### Task instructions
I would like each line of the data that holds the word "action" copied out.

### Recorded information
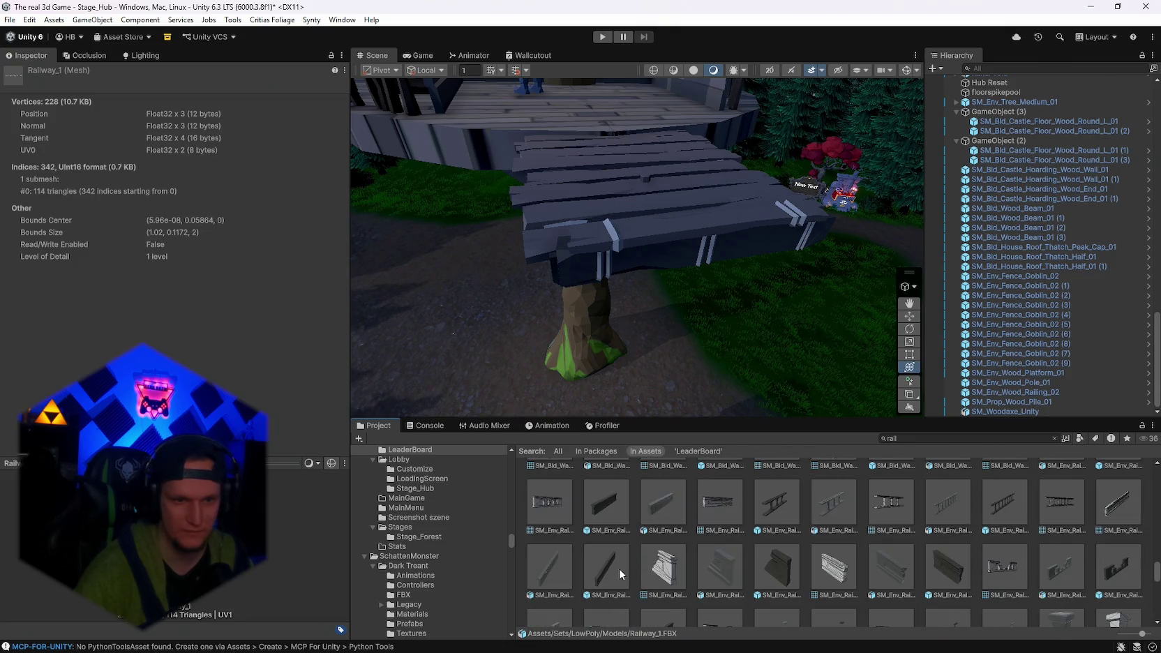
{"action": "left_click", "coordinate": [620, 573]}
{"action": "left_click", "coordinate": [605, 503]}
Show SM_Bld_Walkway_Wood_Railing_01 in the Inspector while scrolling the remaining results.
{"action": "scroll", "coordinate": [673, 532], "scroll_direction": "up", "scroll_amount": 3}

...

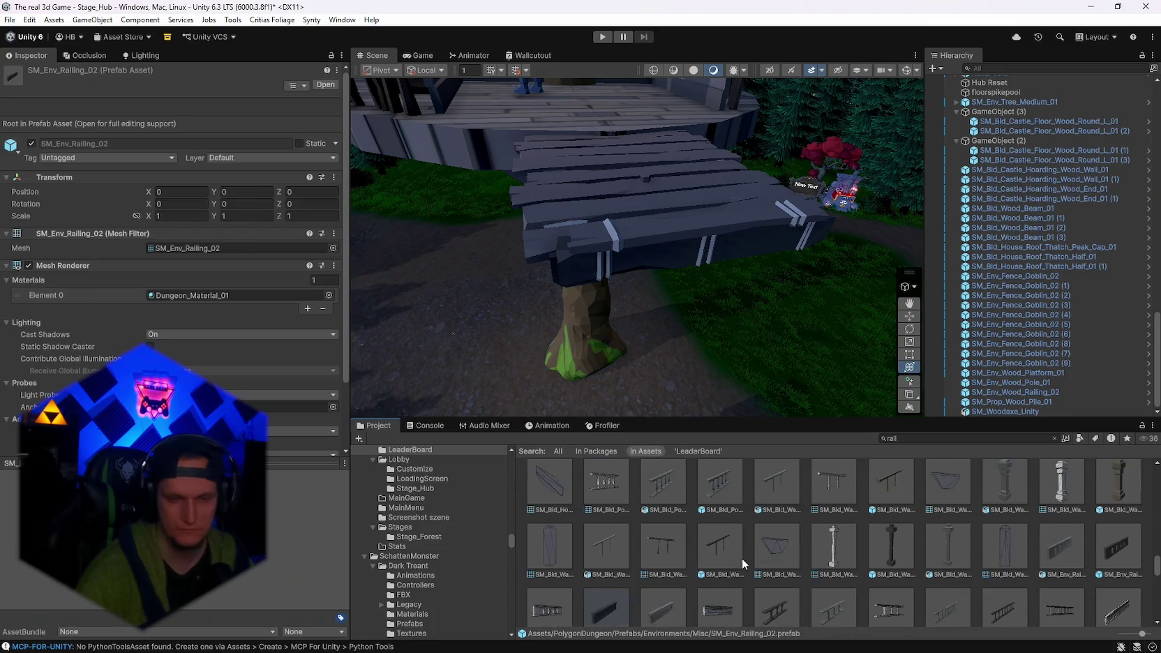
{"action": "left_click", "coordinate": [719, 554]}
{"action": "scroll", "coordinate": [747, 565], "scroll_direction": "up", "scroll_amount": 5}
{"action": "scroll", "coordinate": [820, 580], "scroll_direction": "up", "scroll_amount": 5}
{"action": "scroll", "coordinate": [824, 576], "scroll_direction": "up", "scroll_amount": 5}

### Solution to this task
{"action": "left_click", "coordinate": [620, 573]}
{"action": "left_click", "coordinate": [605, 503]}
{"action": "scroll", "coordinate": [673, 532], "scroll_direction": "up", "scroll_amount": 3}
{"action": "left_click", "coordinate": [719, 554]}
{"action": "scroll", "coordinate": [747, 565], "scroll_direction": "up", "scroll_amount": 5}
{"action": "scroll", "coordinate": [820, 580], "scroll_direction": "up", "scroll_amount": 5}
{"action": "scroll", "coordinate": [824, 576], "scroll_direction": "up", "scroll_amount": 5}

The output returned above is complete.